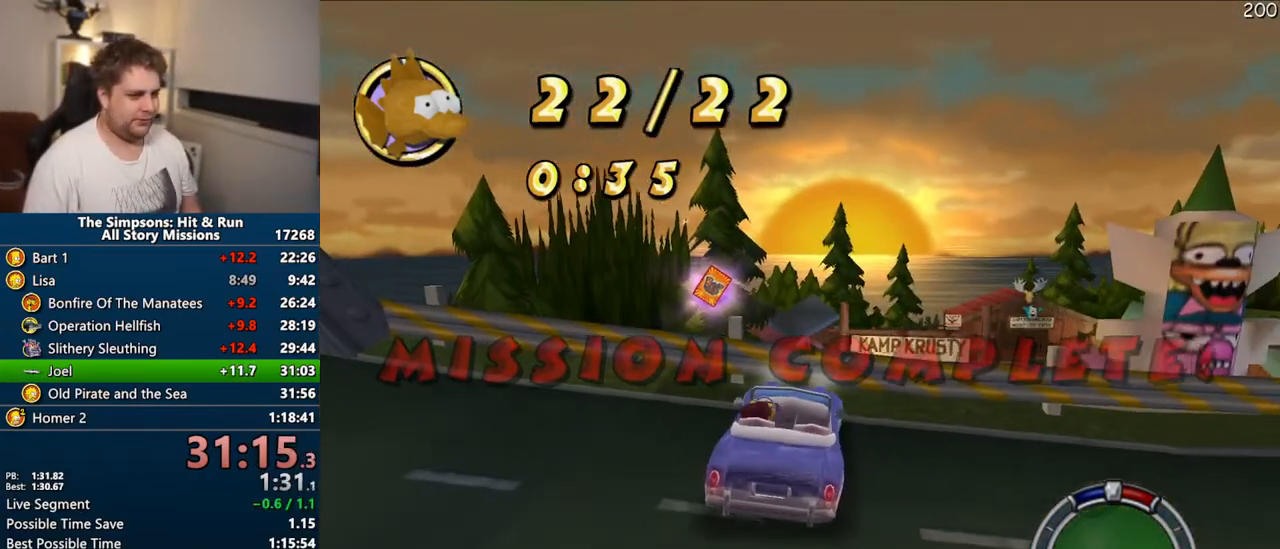
Gameplay with a controller (PlayStation layout); each line is a JSON object with the inputs held at the frame after it. "events" lists button and stick changes between this image and that frame as [ms after this image, input, new state], when the widget could be followed in between. Not read: L3 R3.
{"buttons": [], "left_stick": "center", "right_stick": "center", "events": [[383, "CROSS", "up"]]}
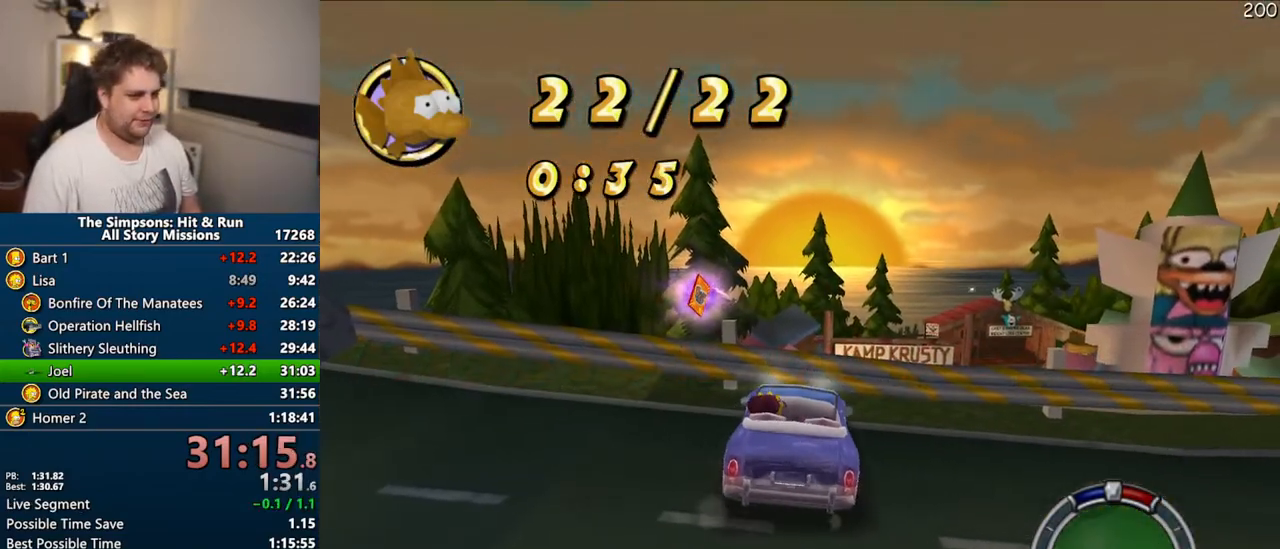
{"buttons": ["START"], "left_stick": "center", "right_stick": "center", "events": [[383, "START", "down"]]}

◆ **Directions**
Every line above should be returned exactly; the pictures stay out.

◆ **Answer to this exercise**
Gameplay with a controller (PlayStation layout); each line is a JSON object with the inputs held at the frame after it. "events" lists button and stick changes between this image and that frame as [ms after this image, input, new state], when the widget could be followed in between. Not read: L3 R3.
{"buttons": [], "left_stick": "center", "right_stick": "center", "events": [[383, "CROSS", "up"]]}
{"buttons": ["START"], "left_stick": "center", "right_stick": "center", "events": [[383, "START", "down"]]}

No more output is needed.